EXERCISE INSTRUCTIONS: Show every line below that contains the string "first", treating uppercase and lowercase as different.

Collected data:

-=-=-=-=-

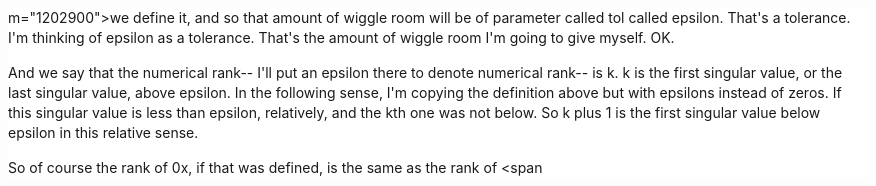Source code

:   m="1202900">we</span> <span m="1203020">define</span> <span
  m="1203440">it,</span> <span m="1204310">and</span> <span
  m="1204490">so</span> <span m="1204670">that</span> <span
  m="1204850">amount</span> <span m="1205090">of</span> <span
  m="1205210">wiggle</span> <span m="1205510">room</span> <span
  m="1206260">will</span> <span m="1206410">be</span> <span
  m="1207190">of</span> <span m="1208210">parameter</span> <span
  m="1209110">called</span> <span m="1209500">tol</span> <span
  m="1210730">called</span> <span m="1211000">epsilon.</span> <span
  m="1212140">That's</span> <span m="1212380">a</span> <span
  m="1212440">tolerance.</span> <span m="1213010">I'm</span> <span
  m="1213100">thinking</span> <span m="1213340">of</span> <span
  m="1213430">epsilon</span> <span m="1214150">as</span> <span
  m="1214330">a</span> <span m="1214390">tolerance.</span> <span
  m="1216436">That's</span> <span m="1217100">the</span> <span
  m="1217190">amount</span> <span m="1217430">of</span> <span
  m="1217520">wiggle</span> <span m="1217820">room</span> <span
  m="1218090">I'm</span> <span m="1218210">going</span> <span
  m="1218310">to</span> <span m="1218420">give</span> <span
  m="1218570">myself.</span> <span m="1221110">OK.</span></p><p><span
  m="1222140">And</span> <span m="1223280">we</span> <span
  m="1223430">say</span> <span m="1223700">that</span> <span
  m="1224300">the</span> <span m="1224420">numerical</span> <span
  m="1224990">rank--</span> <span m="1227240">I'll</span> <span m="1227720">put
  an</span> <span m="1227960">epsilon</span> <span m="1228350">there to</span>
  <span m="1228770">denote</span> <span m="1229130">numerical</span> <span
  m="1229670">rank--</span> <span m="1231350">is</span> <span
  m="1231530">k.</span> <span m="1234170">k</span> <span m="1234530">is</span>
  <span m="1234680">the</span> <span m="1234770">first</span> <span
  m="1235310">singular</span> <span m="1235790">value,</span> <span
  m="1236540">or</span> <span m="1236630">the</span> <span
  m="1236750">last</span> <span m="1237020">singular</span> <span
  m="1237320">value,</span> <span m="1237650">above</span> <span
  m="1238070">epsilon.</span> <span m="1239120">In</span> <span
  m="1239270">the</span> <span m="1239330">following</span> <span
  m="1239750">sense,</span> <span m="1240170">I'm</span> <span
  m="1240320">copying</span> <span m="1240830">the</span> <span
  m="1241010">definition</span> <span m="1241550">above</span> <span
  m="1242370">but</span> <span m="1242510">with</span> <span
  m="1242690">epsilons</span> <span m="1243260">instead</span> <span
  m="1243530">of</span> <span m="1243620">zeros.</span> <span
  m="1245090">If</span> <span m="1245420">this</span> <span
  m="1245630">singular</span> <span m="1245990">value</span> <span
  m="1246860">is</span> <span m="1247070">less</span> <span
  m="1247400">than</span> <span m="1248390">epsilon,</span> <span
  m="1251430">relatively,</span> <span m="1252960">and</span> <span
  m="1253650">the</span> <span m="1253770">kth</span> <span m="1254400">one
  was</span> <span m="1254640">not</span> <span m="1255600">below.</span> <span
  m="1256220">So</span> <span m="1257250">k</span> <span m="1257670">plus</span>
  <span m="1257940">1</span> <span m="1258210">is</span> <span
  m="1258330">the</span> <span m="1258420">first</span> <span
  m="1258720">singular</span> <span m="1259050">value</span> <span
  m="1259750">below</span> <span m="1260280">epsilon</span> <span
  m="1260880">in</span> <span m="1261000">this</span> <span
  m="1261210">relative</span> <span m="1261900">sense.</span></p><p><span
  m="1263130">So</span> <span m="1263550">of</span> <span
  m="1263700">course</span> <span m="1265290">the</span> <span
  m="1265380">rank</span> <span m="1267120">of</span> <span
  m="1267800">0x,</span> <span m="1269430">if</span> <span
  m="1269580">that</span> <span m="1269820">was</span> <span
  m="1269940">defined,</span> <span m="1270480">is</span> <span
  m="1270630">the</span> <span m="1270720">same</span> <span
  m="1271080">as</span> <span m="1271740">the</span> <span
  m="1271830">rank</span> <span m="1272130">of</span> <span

-=-=-=-=-

FINISHED EXERCISE:
  <span m="1234680">the</span> <span m="1234770">first</span> <span
  m="1258330">the</span> <span m="1258420">first</span> <span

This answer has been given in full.